AI Turns Wi-Fi Routers Into ‘Cameras’ to See People Through Walls

Watch a short video showing how, with the help of AI, researchers were able to detect the movement of human bodies in a room using Wi-Fi routers — even through walls.

Advances in computer vision and machine learning techniques have led to significant development in 2D and 3D human pose estimation from RGB cameras, LiDAR, and radars. However, human pose estimation from images is adversely affected by occlusion and lighting, which are common in many scenarios of interest. Radar and LiDAR technologies, on the other hand, need specialized hardware that is expensive and power-intensive. Furthermore, placing these sensors in non-public areas raises significant privacy concerns. 

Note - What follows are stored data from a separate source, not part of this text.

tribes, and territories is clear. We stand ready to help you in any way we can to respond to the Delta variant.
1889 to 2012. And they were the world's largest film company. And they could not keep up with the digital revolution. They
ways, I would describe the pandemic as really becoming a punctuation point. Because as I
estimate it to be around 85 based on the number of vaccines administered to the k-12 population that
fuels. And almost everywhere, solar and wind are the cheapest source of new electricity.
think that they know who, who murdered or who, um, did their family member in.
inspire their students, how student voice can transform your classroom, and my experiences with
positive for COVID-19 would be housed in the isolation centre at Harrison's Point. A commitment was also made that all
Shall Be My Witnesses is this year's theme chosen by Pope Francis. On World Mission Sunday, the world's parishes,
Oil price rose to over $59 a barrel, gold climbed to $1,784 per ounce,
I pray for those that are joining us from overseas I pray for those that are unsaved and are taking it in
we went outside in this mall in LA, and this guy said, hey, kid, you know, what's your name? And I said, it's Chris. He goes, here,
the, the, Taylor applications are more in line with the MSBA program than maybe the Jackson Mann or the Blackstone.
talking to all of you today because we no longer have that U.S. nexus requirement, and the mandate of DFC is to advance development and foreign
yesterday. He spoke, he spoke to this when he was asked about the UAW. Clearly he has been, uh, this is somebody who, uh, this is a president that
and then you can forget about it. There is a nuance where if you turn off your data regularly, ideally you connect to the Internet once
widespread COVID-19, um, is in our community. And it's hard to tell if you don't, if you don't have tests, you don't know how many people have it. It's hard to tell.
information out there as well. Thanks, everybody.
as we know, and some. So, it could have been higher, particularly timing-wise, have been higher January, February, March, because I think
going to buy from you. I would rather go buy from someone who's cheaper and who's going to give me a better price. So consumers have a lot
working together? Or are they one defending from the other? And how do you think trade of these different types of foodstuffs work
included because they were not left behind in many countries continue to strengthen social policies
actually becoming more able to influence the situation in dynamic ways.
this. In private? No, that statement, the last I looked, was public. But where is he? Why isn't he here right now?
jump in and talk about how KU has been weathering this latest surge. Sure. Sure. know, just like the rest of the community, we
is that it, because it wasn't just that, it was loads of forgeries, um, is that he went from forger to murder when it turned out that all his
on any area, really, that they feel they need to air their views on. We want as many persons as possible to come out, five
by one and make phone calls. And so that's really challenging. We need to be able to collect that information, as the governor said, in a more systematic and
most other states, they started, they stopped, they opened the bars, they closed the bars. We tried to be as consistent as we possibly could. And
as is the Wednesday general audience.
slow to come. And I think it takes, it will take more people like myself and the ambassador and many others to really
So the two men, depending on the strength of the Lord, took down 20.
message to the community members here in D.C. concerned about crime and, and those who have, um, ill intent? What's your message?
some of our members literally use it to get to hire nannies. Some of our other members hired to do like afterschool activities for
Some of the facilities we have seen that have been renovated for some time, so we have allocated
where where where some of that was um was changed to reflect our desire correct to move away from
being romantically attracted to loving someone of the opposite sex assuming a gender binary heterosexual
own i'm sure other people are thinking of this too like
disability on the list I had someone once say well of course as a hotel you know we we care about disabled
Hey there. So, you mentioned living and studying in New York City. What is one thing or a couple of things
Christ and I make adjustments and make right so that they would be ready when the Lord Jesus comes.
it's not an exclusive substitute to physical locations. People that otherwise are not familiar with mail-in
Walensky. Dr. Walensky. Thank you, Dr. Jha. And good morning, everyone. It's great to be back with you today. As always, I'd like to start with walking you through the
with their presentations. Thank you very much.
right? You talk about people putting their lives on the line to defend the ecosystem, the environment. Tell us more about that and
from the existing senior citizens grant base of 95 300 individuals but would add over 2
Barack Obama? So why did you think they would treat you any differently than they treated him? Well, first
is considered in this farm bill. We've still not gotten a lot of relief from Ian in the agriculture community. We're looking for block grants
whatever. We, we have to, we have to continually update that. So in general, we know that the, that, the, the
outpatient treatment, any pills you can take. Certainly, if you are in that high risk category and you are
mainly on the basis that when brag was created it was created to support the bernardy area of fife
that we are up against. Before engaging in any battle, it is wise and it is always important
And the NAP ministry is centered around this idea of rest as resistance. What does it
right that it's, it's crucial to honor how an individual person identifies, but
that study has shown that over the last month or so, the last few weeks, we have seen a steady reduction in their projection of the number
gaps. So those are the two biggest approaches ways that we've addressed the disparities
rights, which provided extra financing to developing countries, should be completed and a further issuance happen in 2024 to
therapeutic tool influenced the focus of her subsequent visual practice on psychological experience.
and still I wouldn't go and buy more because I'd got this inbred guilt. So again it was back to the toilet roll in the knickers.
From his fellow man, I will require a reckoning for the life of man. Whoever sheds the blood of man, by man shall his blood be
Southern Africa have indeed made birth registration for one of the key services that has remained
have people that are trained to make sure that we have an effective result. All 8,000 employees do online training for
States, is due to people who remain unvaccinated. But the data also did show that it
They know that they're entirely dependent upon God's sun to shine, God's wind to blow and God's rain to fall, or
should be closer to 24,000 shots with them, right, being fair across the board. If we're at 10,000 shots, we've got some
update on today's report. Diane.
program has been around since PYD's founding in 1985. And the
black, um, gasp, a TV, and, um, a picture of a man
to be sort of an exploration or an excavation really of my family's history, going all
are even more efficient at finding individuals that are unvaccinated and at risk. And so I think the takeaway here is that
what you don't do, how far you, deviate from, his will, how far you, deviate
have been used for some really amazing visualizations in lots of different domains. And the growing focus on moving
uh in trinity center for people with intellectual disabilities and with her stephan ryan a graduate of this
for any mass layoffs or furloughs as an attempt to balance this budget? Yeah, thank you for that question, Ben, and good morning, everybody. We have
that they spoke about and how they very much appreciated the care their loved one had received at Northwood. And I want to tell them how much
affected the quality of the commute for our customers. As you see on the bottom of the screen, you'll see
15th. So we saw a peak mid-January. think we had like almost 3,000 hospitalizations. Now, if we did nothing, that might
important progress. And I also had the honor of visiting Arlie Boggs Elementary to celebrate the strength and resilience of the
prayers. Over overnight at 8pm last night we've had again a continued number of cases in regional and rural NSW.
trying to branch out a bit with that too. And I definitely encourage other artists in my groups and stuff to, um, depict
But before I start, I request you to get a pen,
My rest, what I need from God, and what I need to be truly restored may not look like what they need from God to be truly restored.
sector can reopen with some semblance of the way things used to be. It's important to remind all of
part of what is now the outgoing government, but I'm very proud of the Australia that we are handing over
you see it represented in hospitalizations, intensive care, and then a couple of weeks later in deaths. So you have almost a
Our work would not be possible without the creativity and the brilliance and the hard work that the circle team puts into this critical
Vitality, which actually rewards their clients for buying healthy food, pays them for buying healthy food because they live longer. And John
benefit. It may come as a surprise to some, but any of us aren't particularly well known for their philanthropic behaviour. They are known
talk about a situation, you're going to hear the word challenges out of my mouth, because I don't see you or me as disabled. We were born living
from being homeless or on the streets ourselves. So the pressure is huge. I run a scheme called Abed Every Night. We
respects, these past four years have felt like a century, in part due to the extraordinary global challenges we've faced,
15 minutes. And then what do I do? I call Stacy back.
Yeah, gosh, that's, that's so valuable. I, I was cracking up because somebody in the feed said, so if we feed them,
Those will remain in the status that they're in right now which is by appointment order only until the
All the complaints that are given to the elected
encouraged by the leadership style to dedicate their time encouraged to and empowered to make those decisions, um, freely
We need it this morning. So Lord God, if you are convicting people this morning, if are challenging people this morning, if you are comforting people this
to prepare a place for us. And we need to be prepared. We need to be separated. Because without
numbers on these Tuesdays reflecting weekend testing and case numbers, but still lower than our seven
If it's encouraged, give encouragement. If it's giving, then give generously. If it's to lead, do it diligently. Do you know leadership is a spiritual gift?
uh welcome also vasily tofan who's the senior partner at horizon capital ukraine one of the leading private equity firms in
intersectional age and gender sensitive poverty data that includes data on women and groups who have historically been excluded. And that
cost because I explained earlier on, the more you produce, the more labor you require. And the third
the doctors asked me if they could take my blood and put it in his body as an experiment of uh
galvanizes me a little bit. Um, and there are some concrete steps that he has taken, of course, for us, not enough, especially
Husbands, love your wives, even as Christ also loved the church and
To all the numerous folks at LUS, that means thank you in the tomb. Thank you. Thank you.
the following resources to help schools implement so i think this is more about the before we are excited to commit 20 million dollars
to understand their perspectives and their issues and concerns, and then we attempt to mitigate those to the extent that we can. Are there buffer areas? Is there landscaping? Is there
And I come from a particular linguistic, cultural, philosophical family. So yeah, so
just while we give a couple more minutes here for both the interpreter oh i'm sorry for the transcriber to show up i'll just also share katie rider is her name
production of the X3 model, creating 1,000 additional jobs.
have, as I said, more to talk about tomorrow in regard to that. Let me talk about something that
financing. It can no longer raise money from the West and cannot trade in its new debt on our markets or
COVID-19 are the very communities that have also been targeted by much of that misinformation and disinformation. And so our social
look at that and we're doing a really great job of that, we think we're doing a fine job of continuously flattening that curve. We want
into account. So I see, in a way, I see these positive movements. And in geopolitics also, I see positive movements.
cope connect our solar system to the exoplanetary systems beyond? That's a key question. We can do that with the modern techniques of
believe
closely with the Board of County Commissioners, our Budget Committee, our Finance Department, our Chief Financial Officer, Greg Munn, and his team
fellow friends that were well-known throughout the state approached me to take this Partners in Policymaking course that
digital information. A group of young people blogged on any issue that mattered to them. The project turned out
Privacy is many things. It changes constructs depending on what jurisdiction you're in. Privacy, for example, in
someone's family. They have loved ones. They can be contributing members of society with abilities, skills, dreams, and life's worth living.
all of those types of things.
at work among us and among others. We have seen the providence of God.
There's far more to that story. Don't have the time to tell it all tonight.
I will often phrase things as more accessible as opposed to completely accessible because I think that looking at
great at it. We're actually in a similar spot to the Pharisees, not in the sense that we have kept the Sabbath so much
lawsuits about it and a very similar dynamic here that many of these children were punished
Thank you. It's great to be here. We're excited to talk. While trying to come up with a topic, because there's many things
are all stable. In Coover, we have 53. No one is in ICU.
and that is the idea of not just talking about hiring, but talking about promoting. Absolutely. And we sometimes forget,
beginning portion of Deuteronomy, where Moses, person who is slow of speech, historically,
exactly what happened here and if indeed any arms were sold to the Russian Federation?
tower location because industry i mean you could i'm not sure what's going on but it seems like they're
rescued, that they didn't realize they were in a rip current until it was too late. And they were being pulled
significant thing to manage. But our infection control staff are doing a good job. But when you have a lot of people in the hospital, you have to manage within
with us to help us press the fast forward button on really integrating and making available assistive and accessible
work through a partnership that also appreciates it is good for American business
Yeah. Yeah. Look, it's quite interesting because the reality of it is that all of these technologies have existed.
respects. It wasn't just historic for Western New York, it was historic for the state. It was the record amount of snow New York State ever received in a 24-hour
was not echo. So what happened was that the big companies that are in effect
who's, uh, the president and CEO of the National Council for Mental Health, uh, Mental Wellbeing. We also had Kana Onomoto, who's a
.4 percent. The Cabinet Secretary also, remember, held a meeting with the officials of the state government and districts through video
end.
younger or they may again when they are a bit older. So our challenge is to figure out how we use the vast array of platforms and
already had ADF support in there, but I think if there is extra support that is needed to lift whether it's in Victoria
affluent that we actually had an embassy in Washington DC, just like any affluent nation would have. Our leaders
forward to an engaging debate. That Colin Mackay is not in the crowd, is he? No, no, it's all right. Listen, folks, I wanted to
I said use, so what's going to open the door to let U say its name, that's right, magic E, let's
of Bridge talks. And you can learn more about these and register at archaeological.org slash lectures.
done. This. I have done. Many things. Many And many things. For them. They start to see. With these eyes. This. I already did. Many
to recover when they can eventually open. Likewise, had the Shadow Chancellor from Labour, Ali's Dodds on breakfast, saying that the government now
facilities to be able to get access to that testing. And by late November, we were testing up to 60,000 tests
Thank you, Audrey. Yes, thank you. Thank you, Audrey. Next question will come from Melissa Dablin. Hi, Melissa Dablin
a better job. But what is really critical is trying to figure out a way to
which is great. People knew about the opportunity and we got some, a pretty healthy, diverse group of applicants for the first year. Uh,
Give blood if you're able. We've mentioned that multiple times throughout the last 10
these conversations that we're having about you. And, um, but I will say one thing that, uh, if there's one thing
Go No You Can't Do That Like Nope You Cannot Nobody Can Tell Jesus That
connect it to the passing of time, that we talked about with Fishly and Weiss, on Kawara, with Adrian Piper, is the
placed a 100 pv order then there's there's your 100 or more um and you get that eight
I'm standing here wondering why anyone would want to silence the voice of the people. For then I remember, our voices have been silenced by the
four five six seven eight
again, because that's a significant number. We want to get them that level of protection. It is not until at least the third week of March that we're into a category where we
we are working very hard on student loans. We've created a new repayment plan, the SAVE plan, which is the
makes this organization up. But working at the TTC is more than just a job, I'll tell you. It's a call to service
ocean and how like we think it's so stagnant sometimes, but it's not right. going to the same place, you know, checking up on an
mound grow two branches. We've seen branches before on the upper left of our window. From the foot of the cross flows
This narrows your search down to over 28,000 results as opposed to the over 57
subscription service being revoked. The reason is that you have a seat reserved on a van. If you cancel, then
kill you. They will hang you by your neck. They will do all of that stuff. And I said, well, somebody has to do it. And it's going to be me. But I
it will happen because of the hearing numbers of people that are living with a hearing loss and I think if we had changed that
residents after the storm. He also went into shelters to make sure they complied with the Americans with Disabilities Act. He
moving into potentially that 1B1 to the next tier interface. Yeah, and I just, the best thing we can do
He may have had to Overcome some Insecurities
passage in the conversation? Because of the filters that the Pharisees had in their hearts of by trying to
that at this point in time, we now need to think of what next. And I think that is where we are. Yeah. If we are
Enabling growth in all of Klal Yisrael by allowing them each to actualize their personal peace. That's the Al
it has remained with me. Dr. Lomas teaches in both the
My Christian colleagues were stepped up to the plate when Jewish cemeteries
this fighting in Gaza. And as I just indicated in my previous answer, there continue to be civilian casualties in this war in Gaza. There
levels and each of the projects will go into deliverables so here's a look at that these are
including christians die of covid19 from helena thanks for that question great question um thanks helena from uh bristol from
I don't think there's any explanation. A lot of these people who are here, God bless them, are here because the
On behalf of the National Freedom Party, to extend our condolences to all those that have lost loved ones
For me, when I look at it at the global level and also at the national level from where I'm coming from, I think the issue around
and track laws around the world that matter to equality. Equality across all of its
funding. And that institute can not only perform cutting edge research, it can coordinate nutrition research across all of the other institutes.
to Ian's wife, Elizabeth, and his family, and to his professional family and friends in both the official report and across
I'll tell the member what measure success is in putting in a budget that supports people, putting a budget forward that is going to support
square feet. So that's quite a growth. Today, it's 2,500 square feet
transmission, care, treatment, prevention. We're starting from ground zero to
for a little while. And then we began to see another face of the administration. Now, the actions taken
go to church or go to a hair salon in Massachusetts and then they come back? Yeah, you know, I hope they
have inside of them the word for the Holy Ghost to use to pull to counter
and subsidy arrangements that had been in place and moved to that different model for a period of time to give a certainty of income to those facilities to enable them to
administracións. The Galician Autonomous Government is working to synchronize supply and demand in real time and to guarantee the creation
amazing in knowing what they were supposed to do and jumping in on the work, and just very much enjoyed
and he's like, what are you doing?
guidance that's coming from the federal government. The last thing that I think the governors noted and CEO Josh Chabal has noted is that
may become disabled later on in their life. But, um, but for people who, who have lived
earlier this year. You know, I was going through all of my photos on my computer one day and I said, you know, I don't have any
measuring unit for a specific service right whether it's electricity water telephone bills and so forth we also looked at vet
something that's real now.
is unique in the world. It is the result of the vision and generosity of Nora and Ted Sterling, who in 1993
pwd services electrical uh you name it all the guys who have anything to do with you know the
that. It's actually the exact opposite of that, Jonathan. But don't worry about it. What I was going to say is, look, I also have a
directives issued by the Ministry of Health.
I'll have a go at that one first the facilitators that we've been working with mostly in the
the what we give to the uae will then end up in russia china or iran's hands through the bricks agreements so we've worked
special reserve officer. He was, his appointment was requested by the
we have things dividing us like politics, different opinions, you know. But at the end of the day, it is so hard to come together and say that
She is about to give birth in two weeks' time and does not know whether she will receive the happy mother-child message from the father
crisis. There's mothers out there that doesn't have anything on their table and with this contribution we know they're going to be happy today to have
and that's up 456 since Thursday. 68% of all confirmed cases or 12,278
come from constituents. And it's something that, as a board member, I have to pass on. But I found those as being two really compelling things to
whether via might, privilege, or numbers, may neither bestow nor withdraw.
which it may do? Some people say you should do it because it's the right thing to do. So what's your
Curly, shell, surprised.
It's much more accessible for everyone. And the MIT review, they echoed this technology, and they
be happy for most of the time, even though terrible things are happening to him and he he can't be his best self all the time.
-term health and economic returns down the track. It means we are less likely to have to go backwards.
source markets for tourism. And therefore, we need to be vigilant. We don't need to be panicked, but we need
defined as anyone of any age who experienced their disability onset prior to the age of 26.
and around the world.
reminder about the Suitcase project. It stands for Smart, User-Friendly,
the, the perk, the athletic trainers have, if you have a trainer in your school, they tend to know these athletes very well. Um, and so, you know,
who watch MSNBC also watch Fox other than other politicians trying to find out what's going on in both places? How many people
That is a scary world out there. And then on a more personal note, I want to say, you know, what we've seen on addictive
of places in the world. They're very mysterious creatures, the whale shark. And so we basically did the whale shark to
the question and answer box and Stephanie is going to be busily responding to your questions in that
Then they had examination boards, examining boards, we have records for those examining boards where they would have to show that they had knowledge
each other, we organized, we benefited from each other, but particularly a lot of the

To address such limitations, recent research has explored the use of Wi-Fi antennas (1D sensors) for body segmentation and key-point body detection. Read about this technology that uses the Wi-Fi signal in combination with deep learning architectures to estimate dense human pose correspondence.

The attached article elaborates on how the researchers developed a deep neural network that maps the phase and amplitude of Wi-Fi signals to UV coordinates within 24 human regions. The results of the study reveal that the DensePose model can estimate the dense pose of multiple subjects, with comparable performance to image-based approaches, by utilizing Wi-Fi signals as the only input. This paves the way for low-cost, broadly accessible, and privacy-preserving algorithms for human sensing.